I suspected something was up when I saw my proctologist’s phone number on the Caller ID recorder, twice, but no message had been left on the answering machine. “Sorry, but your biopsy results were positive” is not a message one would normally leave on an answering machine. The doctor’s office and I played telephone tag for a day and a half before we finally linked up this afternoon. I received the news that I’m officially one of the “1 in 6 men who will contract Prostate cancer in their lifetime.” Lucky me.

What can you say? More importantly, what can you do? My doctor is on vacation at the moment (one of his partners called me with the news) and won’t be back until next week. Then we’re going to have a meeting and I’ll learn my options. Will it be treatment; chemo or radiation, or will it be surgery? Will it be “watchful waiting”? Who knows? We’ll find out…

Good news. Prostate cancer is, normally, very slow growing. Bad news. Out of the 14 biopsy threads taken in this latest set of tests, 4 of them were positive. This is nearly 30% of the samples taken.
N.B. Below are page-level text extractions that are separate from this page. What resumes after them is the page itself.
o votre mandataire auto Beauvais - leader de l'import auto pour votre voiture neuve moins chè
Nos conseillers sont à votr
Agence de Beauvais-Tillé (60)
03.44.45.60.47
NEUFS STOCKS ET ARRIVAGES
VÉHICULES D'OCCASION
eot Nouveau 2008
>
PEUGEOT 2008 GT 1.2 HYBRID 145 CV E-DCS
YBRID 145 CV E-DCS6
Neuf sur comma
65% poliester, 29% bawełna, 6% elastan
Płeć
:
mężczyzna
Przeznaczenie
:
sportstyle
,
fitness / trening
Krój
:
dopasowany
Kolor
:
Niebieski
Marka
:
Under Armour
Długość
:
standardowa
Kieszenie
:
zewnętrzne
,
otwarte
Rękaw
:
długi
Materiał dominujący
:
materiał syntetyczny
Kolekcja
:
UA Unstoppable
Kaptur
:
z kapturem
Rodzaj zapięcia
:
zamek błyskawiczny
Another biopsy I took less than a year ago was completely negative. So, 0% to 30% in less than a year. I’m not comforted…

Good news. The doctor who spoke with me today told me that my “Gleason Score” is a “6” and that’s “good”. Bad news. I did a little research on the Internet today and find that a “6” is NOT good – its just one step below “aggressive” in tumor growth. Is this doctor just blowing smoke up my ass? Maybe I’m just misinterpreting the web site.
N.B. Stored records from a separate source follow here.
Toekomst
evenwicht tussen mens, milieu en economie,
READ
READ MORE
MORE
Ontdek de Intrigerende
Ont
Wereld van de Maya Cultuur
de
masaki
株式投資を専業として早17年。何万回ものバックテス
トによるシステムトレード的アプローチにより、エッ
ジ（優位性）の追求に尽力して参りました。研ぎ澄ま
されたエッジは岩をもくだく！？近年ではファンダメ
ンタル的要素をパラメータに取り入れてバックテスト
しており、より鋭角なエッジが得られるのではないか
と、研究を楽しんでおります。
Good news. The cure rate for this type of cancer, if caught early enough, is supposedly nearly 100%. Bad news. Both my father and his mother died of cancer…

So, we’ll see. 95% of me thinks that everything is fine, that I’ll have some interesting medical experiences over the next several months that I’ll share with you on this blog and then it will be over. The other 5% of me is thinking “Oh God, Oh God, Oh God…”

In an earlier posting, I had poked fun at my proctologist for wanting to do another, and more thorough, biopsy. It goes without saying that I am now, more than ever, very grateful for his vigilance.